At this point, Schechter and Ecologica Malibu were still only suspected of faux craftsmanship in the first degree; Winchell decided to investigate and prosecute. She scoured the Internet and found Schechter's pieces listed on Overstock.com and seemingly identical pieces on a website called All from Boats, a wholesaler that specializes in Balinese furniture. Winchell posted screen shots of the listings alongside Schechter's Etsy listings. When Winchell discovered that the California dealer for All from Boats had the same address as Schechter's Ecologica business--suggesting that Schechter was merely distributing mass-produced furniture--traffic on Regretsy went through the roof. "The whole thing exploded, and people were furious," says Winchell. "I received thousands of comments and hundreds of e-mails and tweets by the minute. People felt like they were being heard."

Within days, angry Etsy members banded together on a website called Protesty to plan a boycott of the site. Six hundred sellers set up a Change.org petition decrying Etsy's support of mass producers, and Schechter says she was ambushed with hate e-mails and phone calls criticizing her business. Her husband, an attorney, issued a cease-and-desist notice to an angry Etsy follower. It was swiftly posted on Regretsy.
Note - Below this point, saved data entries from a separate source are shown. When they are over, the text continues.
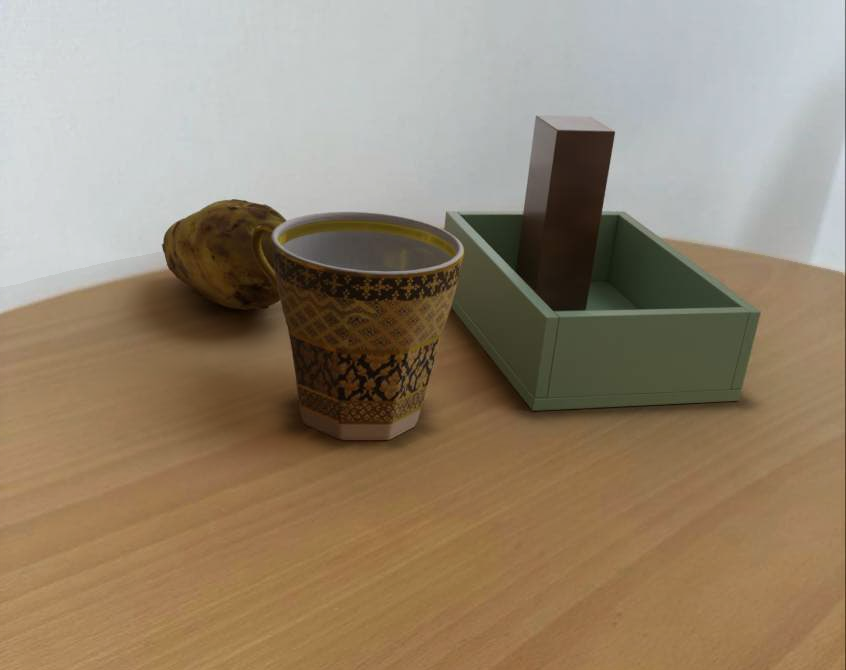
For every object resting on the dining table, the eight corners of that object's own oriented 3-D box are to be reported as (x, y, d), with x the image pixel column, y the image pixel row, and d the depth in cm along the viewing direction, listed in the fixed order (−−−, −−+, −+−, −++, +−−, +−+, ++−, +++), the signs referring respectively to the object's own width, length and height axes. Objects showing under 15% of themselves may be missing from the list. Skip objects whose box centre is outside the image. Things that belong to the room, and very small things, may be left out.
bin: (611, 287, 86) (624, 211, 83) (739, 401, 71) (761, 311, 68) (438, 291, 83) (445, 210, 80) (532, 411, 67) (546, 317, 64)
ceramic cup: (480, 415, 66) (501, 244, 61) (372, 476, 59) (385, 288, 54) (308, 349, 72) (313, 188, 67) (191, 397, 65) (187, 221, 60)
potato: (280, 276, 83) (282, 163, 78) (307, 348, 72) (311, 221, 68) (162, 276, 81) (157, 159, 76) (171, 350, 70) (167, 219, 66)
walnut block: (564, 289, 83) (591, 116, 77) (586, 310, 80) (615, 131, 73) (512, 290, 82) (535, 115, 75) (532, 311, 79) (557, 129, 72)
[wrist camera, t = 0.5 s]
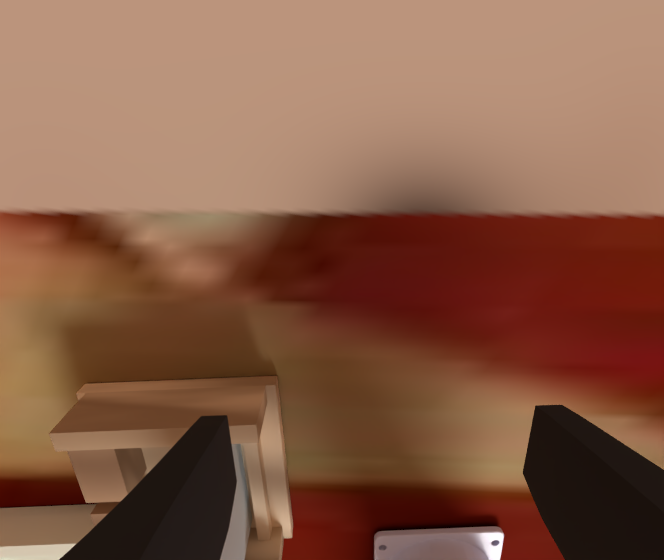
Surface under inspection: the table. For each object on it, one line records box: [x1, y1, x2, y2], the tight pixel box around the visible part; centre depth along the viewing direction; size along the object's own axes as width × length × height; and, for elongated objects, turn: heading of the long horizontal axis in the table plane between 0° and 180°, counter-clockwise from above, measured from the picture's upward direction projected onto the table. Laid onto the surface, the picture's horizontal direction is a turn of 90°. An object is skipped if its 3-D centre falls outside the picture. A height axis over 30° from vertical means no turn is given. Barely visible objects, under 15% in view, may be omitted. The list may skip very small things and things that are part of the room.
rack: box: [49, 376, 293, 560], centre depth 21 cm, size 11×10×4 cm
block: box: [220, 444, 252, 560], centre depth 19 cm, size 8×2×6 cm, turn 2°
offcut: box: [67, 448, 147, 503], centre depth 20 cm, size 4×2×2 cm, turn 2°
Dickerson, Etsy's CEO, waded in to announce his support for Schechter. In a statement posted on Etsy, he condemned the "mob mentality" of her critics and framed the situation as an oversight rather than deceit. "Ecologica Malibu is a collective shop, run on Etsy by Mariana with help from a local staff," an Etsy administrator wrote on the site. "In keeping with Etsy's rules, that collective should have been disclosed within the shop; this is now corrected." That only stiffened the dissidents' resolve: two weeks later, 4,000 sellers agreed to black out their shops for 24 hours in protest of Schechter's featured shop.

Within weeks, Schechter closed her Etsy shop. Fearing for her safety, she moved her brick-and-mortar store to a different location in Malibu. Schechter says she was designing the furniture, outsourcing the labor to reclaim wood to All from Boats and then assembling the imported pieces from Bali with four carpenters in Malibu. "I didn't fully understand the concept of Etsy when I opened my shop," Schechter says. "I never lied to anybody. My products are handmade. I don't think it's my place to sell next to a person selling soap out of their kitchen. The community is right about that. But I shouldn't have been demonized."